§ GOAL OF THE EXERCISE
In the letter about the Talacre affair below, for what price was the Camden land sold to a private developer in 2007?

§ PROVIDED PASSAGE
=====

A letter from Nick Harding to IARA copying in his to councillors.
Nick Harding firstname.lastname@example.org 020 7485 9397. 0780 180 2344
Sent to all Camden Councillors
Camden Council has failed to collect what it accepts is a debt owed to the people of Camden. We estimate it to be over £3m.
We have made strenuous efforts to encourage Camden to collect this debt – but Councillors Gould, Beales and Olszewski have not followed up on our meeting and have failed to reply to emails.
Therefore we feel we have no other choice other than to write to you and all other Councillors asking you to look very carefully at this ‘Talacre Affair’, to ask questions, seek answers – and let the people of Camden know what action is going to be taken to collect the debt.
What follows is a Summary of the Talacre scandal where Camden under-sold prime council property and then failed to calculate and collect the “Overage” that we estimate to be over £3m which became due. Following the Summary is Supplementary information giving more detail to what is in the Summary. Do forward it to anyone you know who might be interested.
For more information, please visit the Talacrefacts website here and / or email either of us. Some notes of the Zoom meeting referred to may be available on request – they make interesting reading.
Nick and Brian
Nick Harding NW5 4ER. email@example.com
Brian Lake NW5. Brian@Jarndyce.co.uk
(for more detail see Supplementary Information referenced to bracketed numbers below, links and this website “Talacrefacts”.
#1 Camden Land was sold to a private developer (9) for £651,000 in 2007. (1)
#2 Only £325,500 (half) was payable and paid before building started. The other half was part of an arrangement known as “Overage” whereby if the private flats are sold for more than a defined amount, the surplus is shared between the developer/owner and the Council. (2)

=====

§ SUPPLIED MATERIAL
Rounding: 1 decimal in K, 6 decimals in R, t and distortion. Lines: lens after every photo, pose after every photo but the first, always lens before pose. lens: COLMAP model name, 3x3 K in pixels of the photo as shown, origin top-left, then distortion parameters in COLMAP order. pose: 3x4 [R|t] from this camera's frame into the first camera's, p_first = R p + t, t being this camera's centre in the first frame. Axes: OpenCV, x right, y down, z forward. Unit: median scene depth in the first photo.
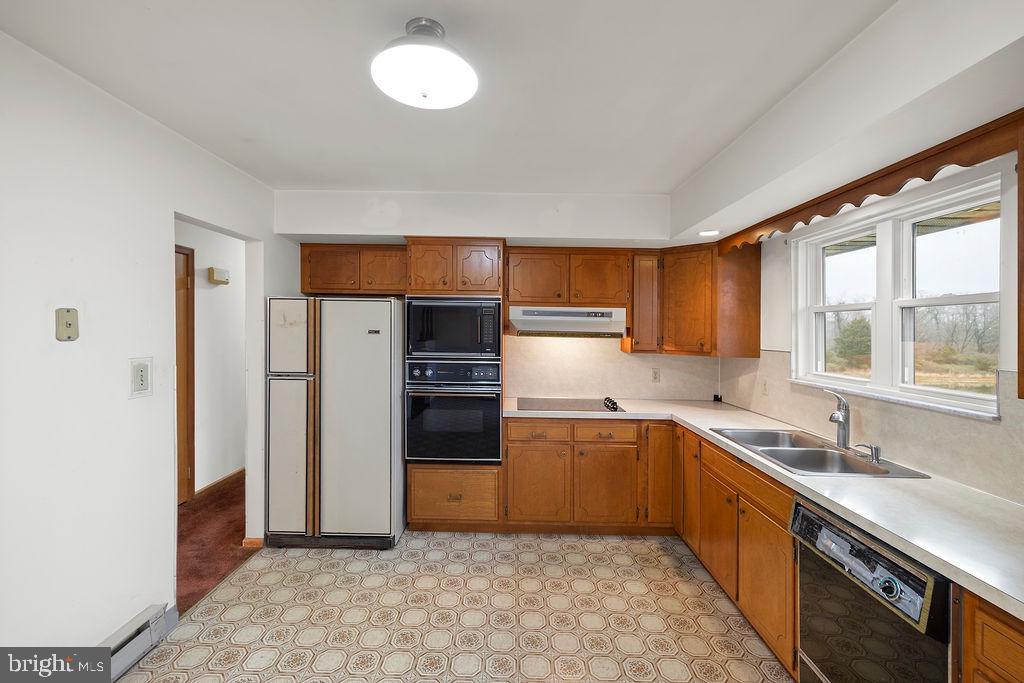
lens RADIAL K [[436.6, 0, 506.9], [0, 436.6, 322.2], [0, 0, 1]] dist [-0.001823, 0.000038]
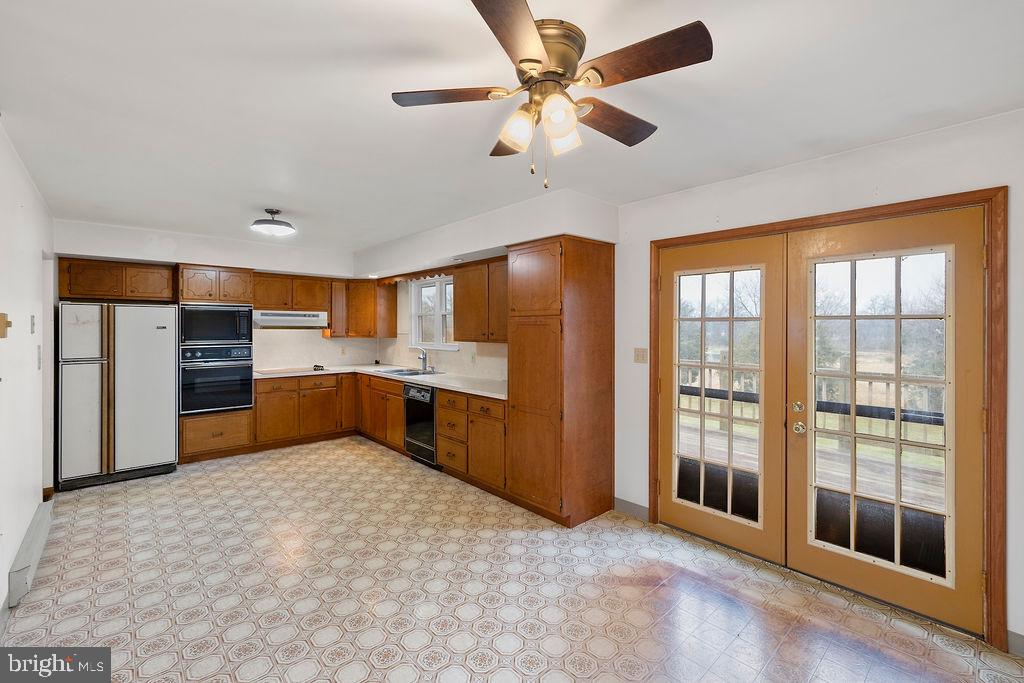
lens RADIAL K [[436.6, 0, 506.9], [0, 436.6, 322.2], [0, 0, 1]] dist [-0.001823, 0.000038]
pose [[0.736032, -0.007145, 0.676909, -0.411315], [-0.000683, 0.999936, 0.011297, -0.013130], [-0.676946, -0.008778, 0.735980, -0.828619]]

=====

§ FINISHED EXERCISE
£651,000